Oh, bad timing. I just put in a huge order at Parts Express yesterday (over $500 is free shipping) and I could have tacked on a few F-conn connectors for you and relayed shipped them to you priority mail. You are right, it's murder to make small orders from these places. $10 shipping on $10 worth of parts. DOH!!!

I guess that's why all my friends that are in to speaker building and electronics ask whenever I put an order in -- to save on shipping!

And I also agree that the double blind testing is too much now. I just want something that works, is a good value, and that I like. I spent more time in my early 20's trying to tweak my system than actually listening to it! Now I just want to enjoy it.
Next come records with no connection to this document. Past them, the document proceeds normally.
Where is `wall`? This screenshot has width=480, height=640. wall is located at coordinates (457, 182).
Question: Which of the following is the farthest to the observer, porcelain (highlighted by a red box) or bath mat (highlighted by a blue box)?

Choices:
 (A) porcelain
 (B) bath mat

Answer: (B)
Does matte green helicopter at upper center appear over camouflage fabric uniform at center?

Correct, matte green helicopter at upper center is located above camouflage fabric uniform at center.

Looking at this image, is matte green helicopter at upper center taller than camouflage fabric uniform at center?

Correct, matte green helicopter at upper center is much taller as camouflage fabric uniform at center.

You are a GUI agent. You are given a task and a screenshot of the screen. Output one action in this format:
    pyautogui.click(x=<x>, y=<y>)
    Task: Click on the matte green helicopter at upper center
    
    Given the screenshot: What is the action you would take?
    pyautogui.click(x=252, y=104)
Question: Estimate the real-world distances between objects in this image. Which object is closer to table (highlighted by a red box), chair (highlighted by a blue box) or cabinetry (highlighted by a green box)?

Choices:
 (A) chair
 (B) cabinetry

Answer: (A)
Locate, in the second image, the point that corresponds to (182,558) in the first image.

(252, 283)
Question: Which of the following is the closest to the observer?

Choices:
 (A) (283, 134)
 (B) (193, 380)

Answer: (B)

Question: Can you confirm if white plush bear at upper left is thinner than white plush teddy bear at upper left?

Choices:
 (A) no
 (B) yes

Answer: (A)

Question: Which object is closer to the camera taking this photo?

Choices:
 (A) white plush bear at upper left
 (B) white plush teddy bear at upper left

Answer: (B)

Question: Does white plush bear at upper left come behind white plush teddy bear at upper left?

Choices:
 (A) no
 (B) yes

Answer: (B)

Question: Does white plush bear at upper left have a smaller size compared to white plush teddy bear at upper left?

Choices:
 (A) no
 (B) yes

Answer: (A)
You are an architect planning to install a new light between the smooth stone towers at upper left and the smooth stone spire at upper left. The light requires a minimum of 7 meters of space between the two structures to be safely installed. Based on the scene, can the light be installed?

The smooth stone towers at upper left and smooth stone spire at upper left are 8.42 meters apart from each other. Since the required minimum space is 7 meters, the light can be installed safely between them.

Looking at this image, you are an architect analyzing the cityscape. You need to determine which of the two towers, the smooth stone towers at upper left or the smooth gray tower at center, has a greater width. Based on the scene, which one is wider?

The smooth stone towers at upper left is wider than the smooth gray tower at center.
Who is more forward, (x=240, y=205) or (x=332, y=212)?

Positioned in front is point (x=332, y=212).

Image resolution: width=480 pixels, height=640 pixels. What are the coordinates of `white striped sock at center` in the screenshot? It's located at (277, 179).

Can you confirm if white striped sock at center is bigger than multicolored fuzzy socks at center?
Good luck and let us know how the Liberty stuff measures up.


----------



## MikeSp (Aug 15, 2006)

Anthony said:


> And I also agree that the double blind testing is too much now. I just want something that works, is a good value, and that I like. I spent more time in my early 20's trying to tweak my system than actually listening to it! Now I just want to enjoy it.
> 
> Good luck and let us know how the Liberty stuff measures up.


A BIG AMEN to that testing/tweaking --same here, in my 20's I also spent more time tweaking than listening. Now I want to sit back and enjoy the sights and sounds.

I just ordered a few RCA compression connectors by Liberty, Holland and F-Conn as well as compression speaker wire spades by F-Conn and will see how well that they appear to work. onder:

later,

Mike


----------